Kudlow: Wednesday’s Fed announcements were dovish

First, we focus on inflation and today’s Fed meeting. Friends, I knew Paul Volcker. In fact, I worked for Paul Volcker at the New York Fed in 1975, and I can tell you that Jay Powell is not Paul Volcker.

He may invoke the name of the late Volcker and try to hide behind it, but if you look at Fed actions today, they don’t look like Volcker.

By the way, Mr. Powell has yet to be confirmed for a second term as Fed Chairman. Its new title is “chair pro tempore”. Some people call it “the transient chair”, as in “transient” inflation. To find? But I digress.


Federal Reserve Chairman Jerome Powell speaks during a news conference following a meeting of the Federal Open Market Committee on May 04, 2022 in Washington, DC. (Photo by Win McNamee/Getty Images/Getty Images)

How do I know Jay Powell is not Paul Volcker? I watch the markets. The markets tell me that they are not afraid of Jay Powell’s so-called anti-inflation policy. Powell speaks, but he doesn’t walk.

The stock market is up over 900 points – no fear of tight money there. Gold is on the rise. The dollar is falling. Oil is up and interest rates have fallen.

The Fed’s target rate was raised 50 basis points to 0.75 to 1%, but ordinary traders already knew that.
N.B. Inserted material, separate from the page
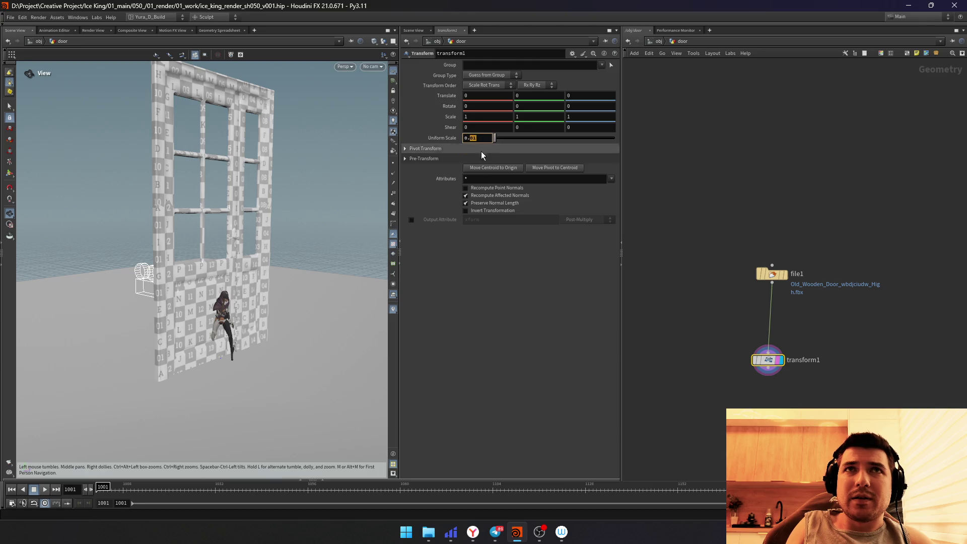
type("0.1")
key("Return")
key("space+2")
People say this is the biggest fund rate hike in two decades, but the problem is that we have the highest inflation rate in four decades. That’s what’s wrong with this picture. And Powell took future rate hikes 75 basis points off the table, which is a big mistake. Volcker would have kept them guessing, and Volcker knew that the Fed’s target rate had to be higher than the rate of inflation in order to defeat broad-based price increases.

The core inflation rate is around 8%. That would require a fed funds rate of 9% or 10%, or even higher in the days of Volcker’s shock and awe. Volcker has also held back money supply growth and here Powell has written off completely.

The Fed won’t begin to sell off its bond portfolio for another month and when it does, starting in June, it will only be $47.5 billion in liquidations of Treasuries and bonds. mortgages, not the $95 billion that people were expecting and the Fed had previously mentioned.

Indeed, relative to the inflation crisis, today’s Fed announcements were dovish, and that is why inflation-sensitive market prices like the dollar, gold, rates interest, oil and stocks all went bad.


Here’s a key point: as long as the Fed’s inflation-reduction policy proceeds slowly rather than quickly, it will prolong the inflation crisis for many years. Their only hope would be a very aggressive tightening right now. Raise the target rate, sell bonds from their portfolio.

There could be a mild recession next year. But the longer the Fed waits, the higher inflation interest rates will rise and a future recession and rising unemployment with it will be much, much worse.

Here is a key point: price stability is the foundation of economic growth. The dollars in your wallets and wallets should be worth more, not less. Hard work must be rewarded with higher, not lower, real wages.

Gasoline and food prices will only fall if the Fed really strengthens the dollar and returns to its inflation target of 2% or less. Going from today’s 8 to their 2 isn’t going to be easy, but again, the longer they wait, the harder the final landing will be.

Moreover, President Biden and Senator Chuck Schumer both want to roll back Trump’s tax cuts on the grounds that they lead to permanently rising deficits and that the wealthy have not paid their fair share.


Joe Biden

President Joe Biden speaks about the COVID-19 relief program in the State Dining Room of the White House, Monday, March 15, 2021, in Washington. (AP Photo/Patrick Semansky/AP Images)

Here is a bulletin: Higher taxes will aggravate the inflation crisis. They will hurt the supply side of the economy. Increased federal spending will also aggravate the inflation crisis.

The Mundell-Laffer policy adopted by Ronald Reagan was to reduce taxes and increase the value of the royal dollar. It launched a nearly three-decade-long prosperity. Trump followed Reagan’s playbook. Biden’s woke economics is completely bogus.

This article is adapted from Larry Kudlow’s opening comment in the May 4, 2022 edition of “Kudlow.”